**OBIETTIVO**
Trasforma in un elenco puntato il paragrafo dell'articolo sull'oasi di Pietraspaccata che comincia con «Un’oasi naturalistica a Pietraspaccata», conservandone i fatti principali.

Marano, oasi naturalistica a Pietraspaccata: trent’anni anni fa l’Eremo fu al centro di un progetto ambientalista
Ne parlò il periodico “ideaCittà” in un
articolo a firma del giornalista-scrittore Enzo Savanelli
Un’oasi naturalistica a Pietraspaccata. La
vogliono con determinazione un pugno di giovani appartenenti al wwf, al Nucleo
locale di Protezione Civile, al CIF, al Centro Culturale Eduardo De Filippo. Ma
anche comuni cittadini e la Chiesa ufficiale di cui si è reso portavoce il
vescovo di Pozzuoli. Il progetto, portato avanti da più di un anno tra mille
difficoltà, è quasi alla dirittura d’arrivo ed ha ottenuto, tra l’altro, anche
il benestare della sovrintendenza ai Beni archeologici di Napoli. Dopo tanto
cemento, un’inversione di tendenza significativa.

**MATERIALE ESTRATTO**
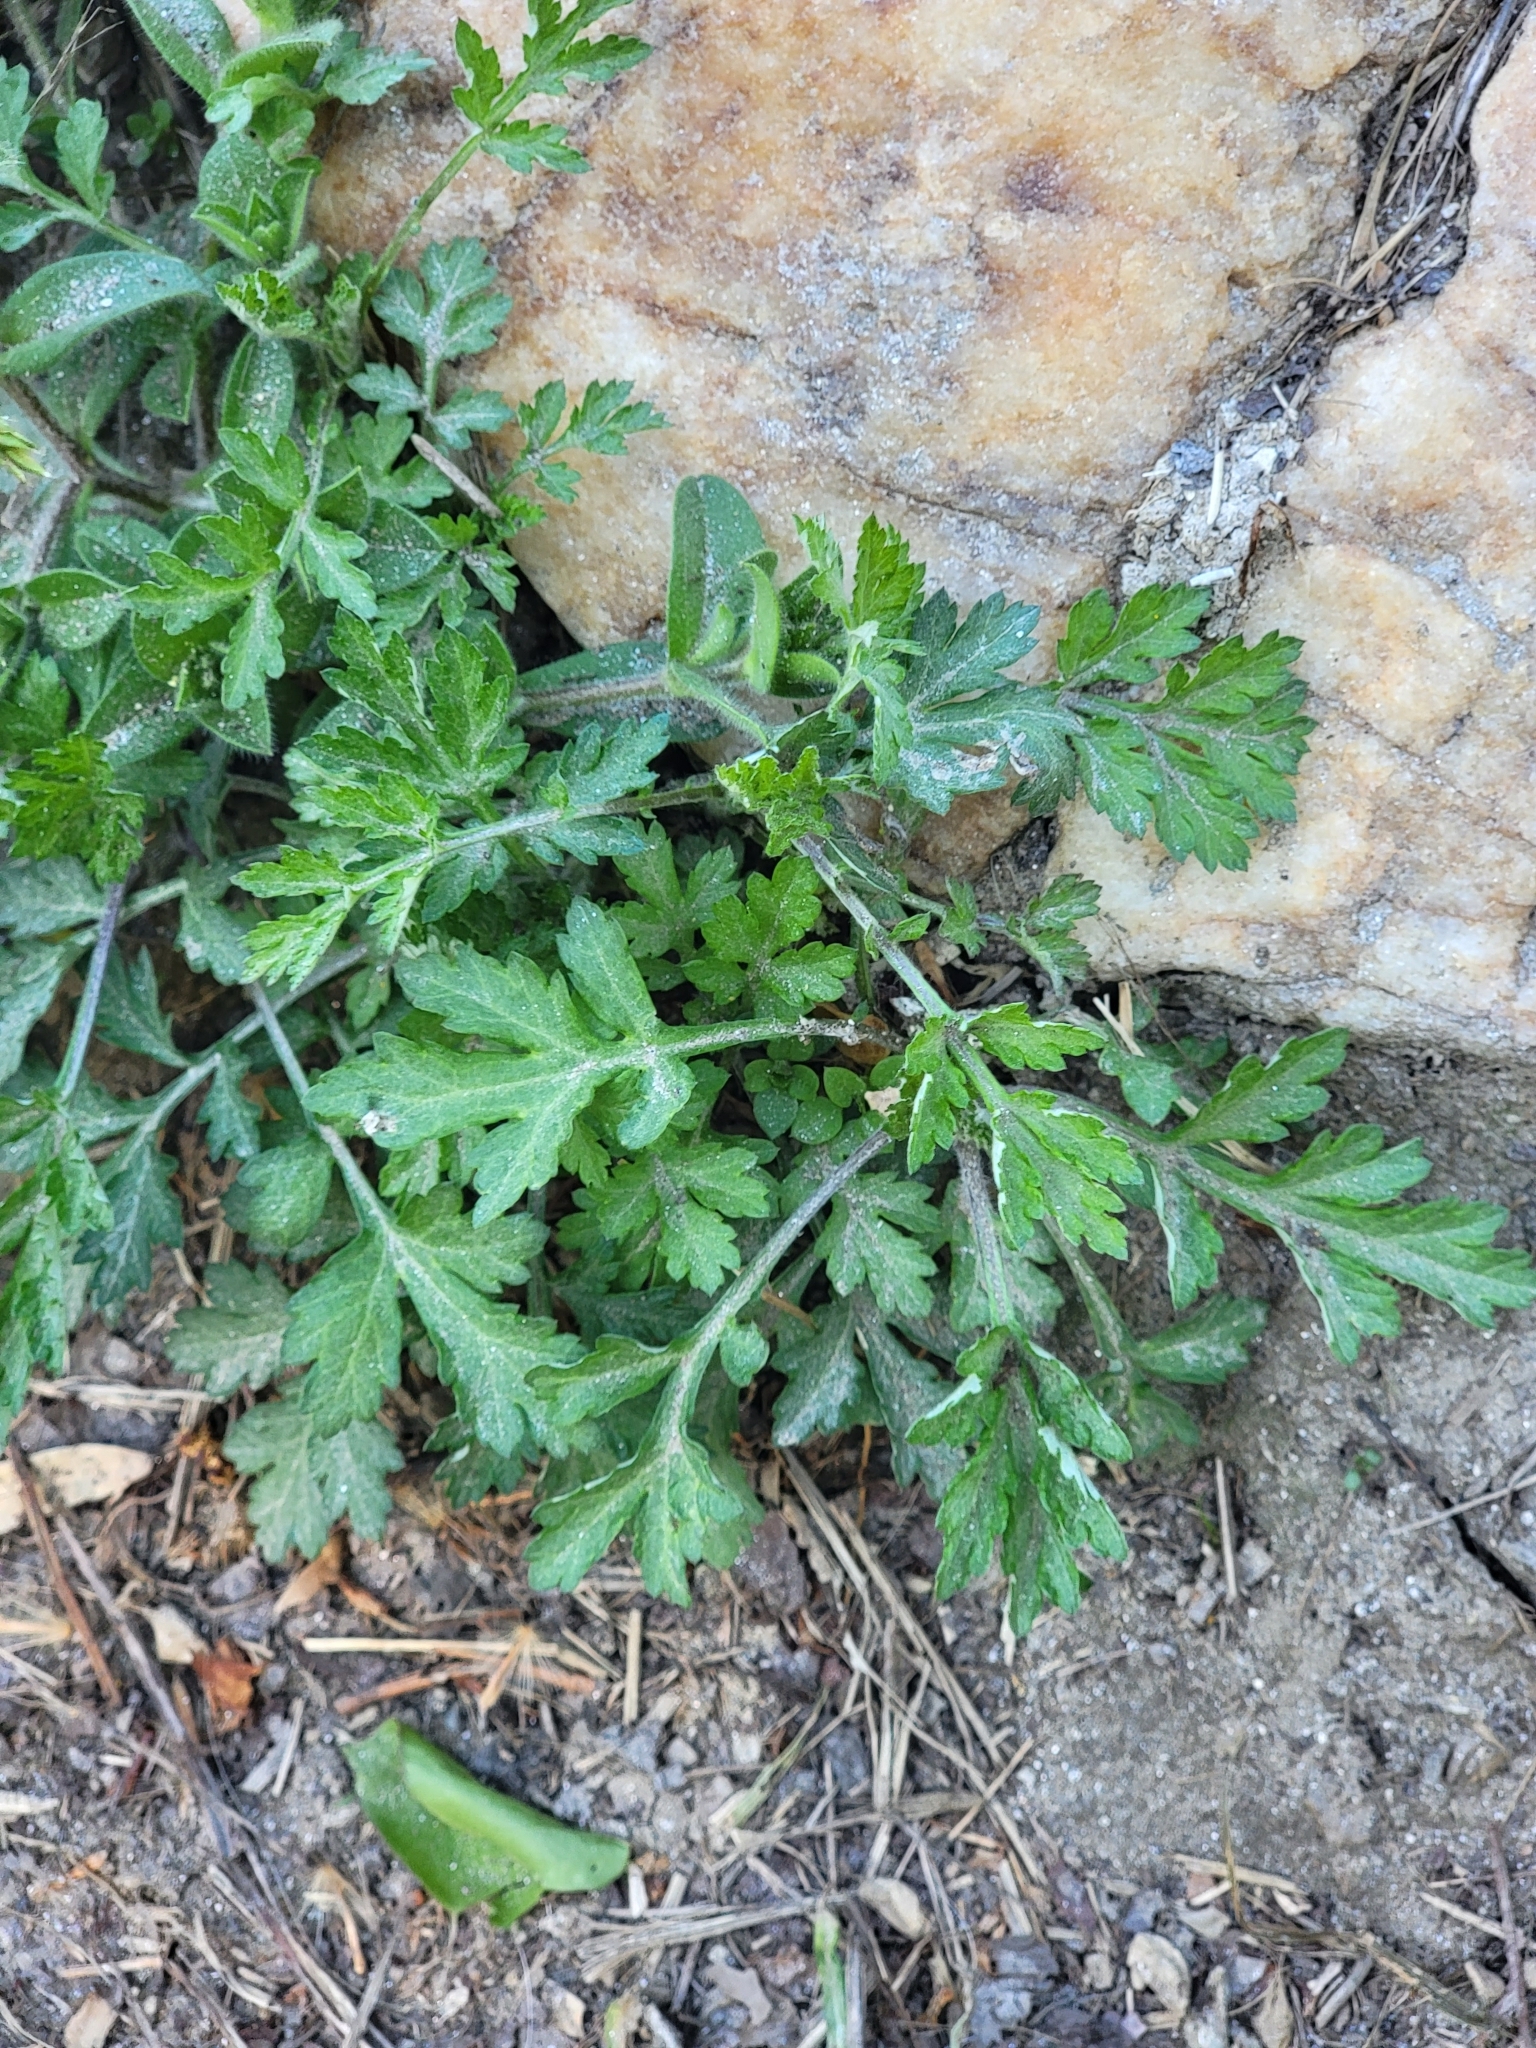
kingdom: Plantae
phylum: Tracheophyta
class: Magnoliopsida
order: Asterales
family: Asteraceae
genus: Artemisia
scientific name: Artemisia vulgaris
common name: Mugwort
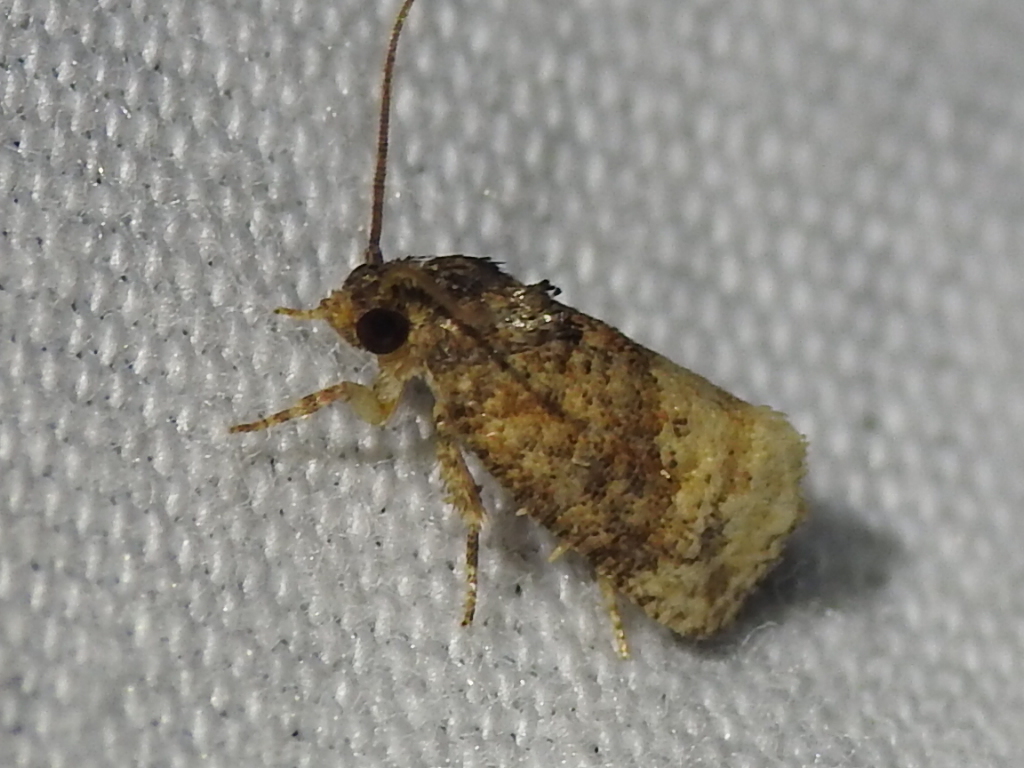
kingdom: Animalia
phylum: Arthropoda
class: Insecta
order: Lepidoptera
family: Tortricidae
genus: Ecdytolopha
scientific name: Ecdytolopha mana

**SOLUZIONE**
- Un gruppo di giovani del wwf, del Nucleo locale di Protezione Civile, del CIF e del Centro Culturale Eduardo De Filippo vuole con determinazione un'oasi naturalistica a Pietraspaccata.
- La sostengono anche comuni cittadini e la Chiesa ufficiale, di cui si è fatto portavoce il vescovo di Pozzuoli.
- Il progetto va avanti da più di un anno, tra mille difficoltà, ed è quasi arrivato alla conclusione.
- Ha ottenuto, tra l'altro, il benestare della sovrintendenza ai Beni archeologici di Napoli.
- Dopo tanto cemento, rappresenta un'inversione di tendenza significativa.